Community Service Policy
As a nonprofit, you tend to rely on the willingness of individuals to show up and volunteer with your organization. Volunteering comes with many intrinsic and altruistic benefits for an individual as well as for the organization. Community service also shines a positive light on your organization by encouraging collaboration within the community your organization serves.
Writing a policy that encourages your employees to volunteer for other noncompeting organizations in the community helps keep your employees more engaged which can lead to better productivity and quality of work. Many versions of this policy exist, some even offering reimbursement for time spent volunteering. This time spent volunteering can be during regularly scheduled work hours or on the employee’s own time.

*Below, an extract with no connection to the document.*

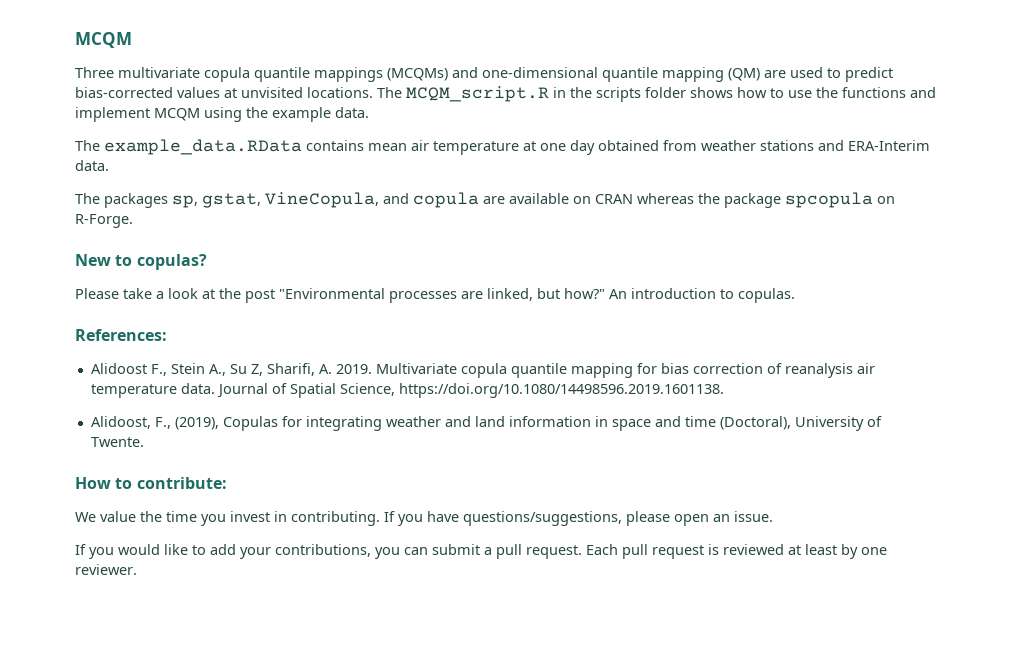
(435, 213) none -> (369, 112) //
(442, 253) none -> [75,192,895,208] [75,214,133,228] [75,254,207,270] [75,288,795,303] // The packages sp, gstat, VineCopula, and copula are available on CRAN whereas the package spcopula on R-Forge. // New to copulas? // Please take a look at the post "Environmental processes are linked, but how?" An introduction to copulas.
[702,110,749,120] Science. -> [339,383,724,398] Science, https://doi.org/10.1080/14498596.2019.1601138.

Based off of approved hours and the activity, employers can allot various financial rewards to those employees who volunteer outside of your own organization.
Sometimes, due to budgetary or time constraints, offering financial reimbursements or time off is not possible for your organization to use as incentives. This is where creativity comes into play. Turning to different “carrots” or incentives to offer your employees It is important to seek consul regarding which version of this policy is best for your organization.